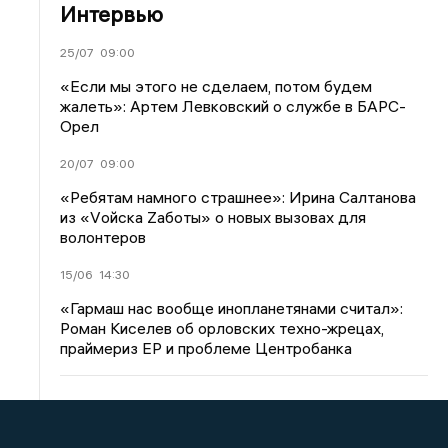
Интервью
25/07
09:00
«Если мы этого не сделаем, потом будем
жалеть»: Артем Левковский о службе в БАРС-
Орел
20/07
09:00
«Ребятам намного страшнее»: Ирина Салтанова
из «Vойска Zаботы» о новых вызовах для
волонтеров
15/06
14:30
«Гармаш нас вообще инопланетянами считал»:
Роман Киселев об орловских техно-жрецах,
праймериз ЕР и проблеме Центробанка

=====

» **Exercise**
Please copy out every line of the listing above word for word, leaving the pictures out.

» **Output of the task**
Интервью
25/07
09:00
«Если мы этого не сделаем, потом будем
жалеть»: Артем Левковский о службе в БАРС-
Орел
20/07
09:00
«Ребятам намного страшнее»: Ирина Салтанова
из «Vойска Zаботы» о новых вызовах для
волонтеров
15/06
14:30
«Гармаш нас вообще инопланетянами считал»:
Роман Киселев об орловских техно-жрецах,
праймериз ЕР и проблеме Центробанка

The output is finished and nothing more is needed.